Body or hand keypoint data
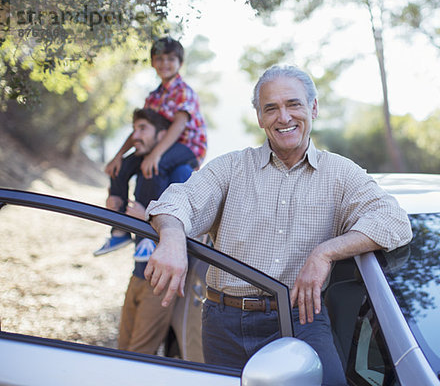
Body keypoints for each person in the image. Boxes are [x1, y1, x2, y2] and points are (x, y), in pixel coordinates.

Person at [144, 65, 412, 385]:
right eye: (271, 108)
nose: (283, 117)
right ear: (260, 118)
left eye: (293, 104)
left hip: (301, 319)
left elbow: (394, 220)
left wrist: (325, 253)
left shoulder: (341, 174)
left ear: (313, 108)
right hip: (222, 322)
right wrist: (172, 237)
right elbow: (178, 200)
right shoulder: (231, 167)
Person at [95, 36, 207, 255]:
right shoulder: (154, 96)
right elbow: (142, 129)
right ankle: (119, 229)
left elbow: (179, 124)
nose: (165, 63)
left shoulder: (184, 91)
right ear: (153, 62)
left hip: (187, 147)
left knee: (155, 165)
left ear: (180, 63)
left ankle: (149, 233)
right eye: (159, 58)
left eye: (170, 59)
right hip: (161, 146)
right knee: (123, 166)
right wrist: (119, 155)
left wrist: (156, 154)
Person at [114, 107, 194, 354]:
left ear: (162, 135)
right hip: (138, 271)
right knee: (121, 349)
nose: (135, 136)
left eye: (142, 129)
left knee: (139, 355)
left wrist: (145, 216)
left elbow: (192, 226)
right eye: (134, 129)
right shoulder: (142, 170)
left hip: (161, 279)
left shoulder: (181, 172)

* * *

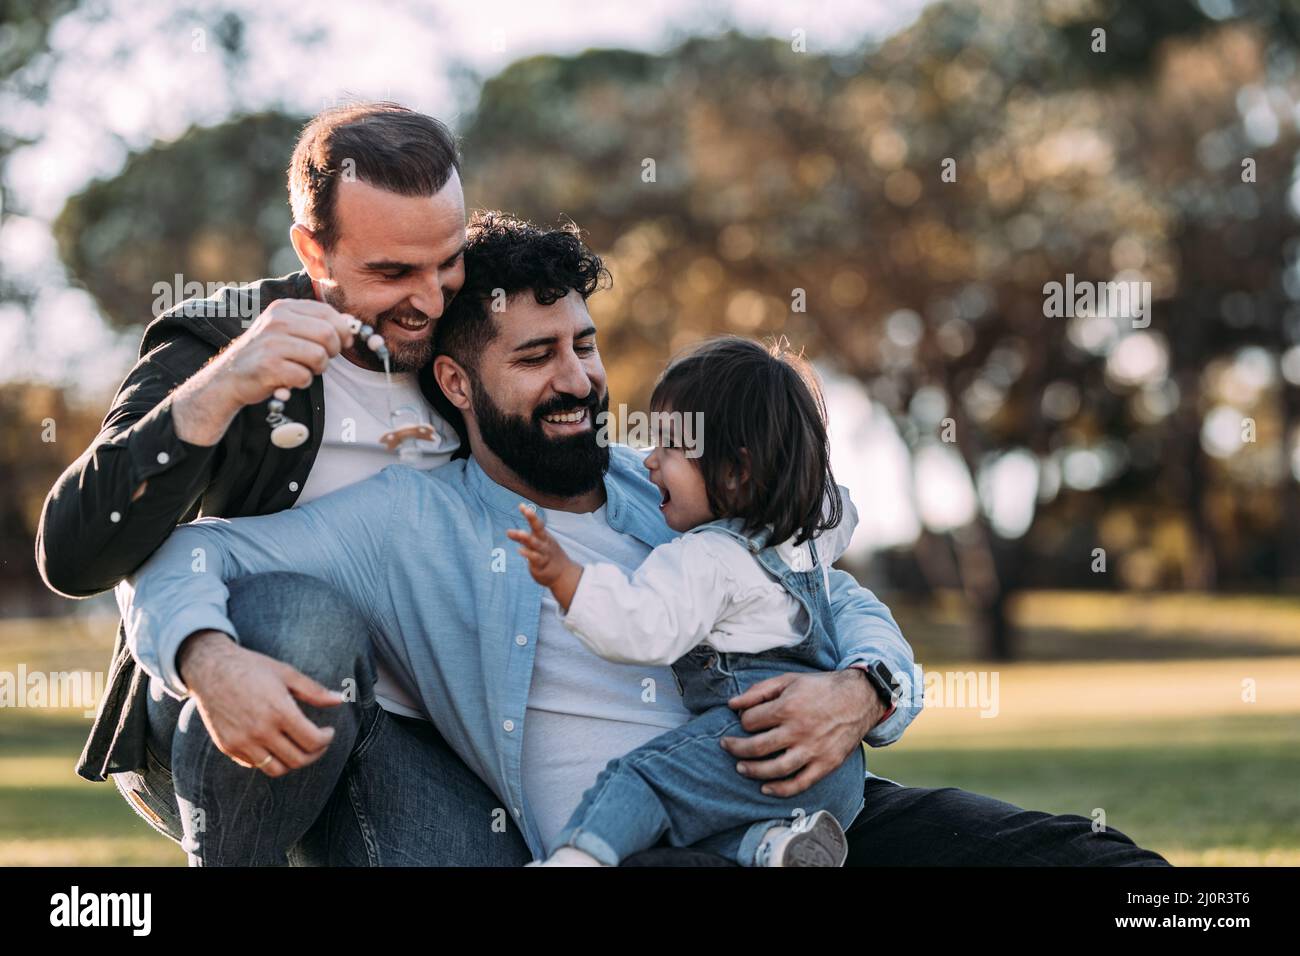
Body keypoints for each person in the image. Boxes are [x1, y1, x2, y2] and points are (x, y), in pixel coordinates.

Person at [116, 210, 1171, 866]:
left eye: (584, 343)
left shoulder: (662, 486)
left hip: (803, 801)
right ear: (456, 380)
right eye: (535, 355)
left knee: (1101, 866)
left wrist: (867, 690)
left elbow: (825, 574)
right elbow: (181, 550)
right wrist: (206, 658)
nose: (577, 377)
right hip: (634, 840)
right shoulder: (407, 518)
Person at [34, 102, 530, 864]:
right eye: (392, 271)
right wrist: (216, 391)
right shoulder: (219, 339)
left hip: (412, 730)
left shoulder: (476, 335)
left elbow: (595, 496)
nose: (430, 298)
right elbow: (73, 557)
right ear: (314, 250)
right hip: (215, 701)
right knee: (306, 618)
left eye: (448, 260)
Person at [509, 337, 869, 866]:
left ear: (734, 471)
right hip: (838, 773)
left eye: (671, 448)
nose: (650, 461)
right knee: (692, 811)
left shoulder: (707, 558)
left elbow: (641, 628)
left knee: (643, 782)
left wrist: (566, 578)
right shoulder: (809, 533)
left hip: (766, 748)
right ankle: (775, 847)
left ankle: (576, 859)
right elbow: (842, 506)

> Problem statement: Retype only this portion of the data above: the line containing "right knee: (692, 811)", the line containing "right elbow: (842, 506)", and all lines between them, exactly.

> Written response:
right knee: (692, 811)
left shoulder: (707, 558)
left elbow: (641, 628)
left knee: (643, 782)
left wrist: (566, 578)
right shoulder: (809, 533)
left hip: (766, 748)
right ankle: (775, 847)
left ankle: (576, 859)
right elbow: (842, 506)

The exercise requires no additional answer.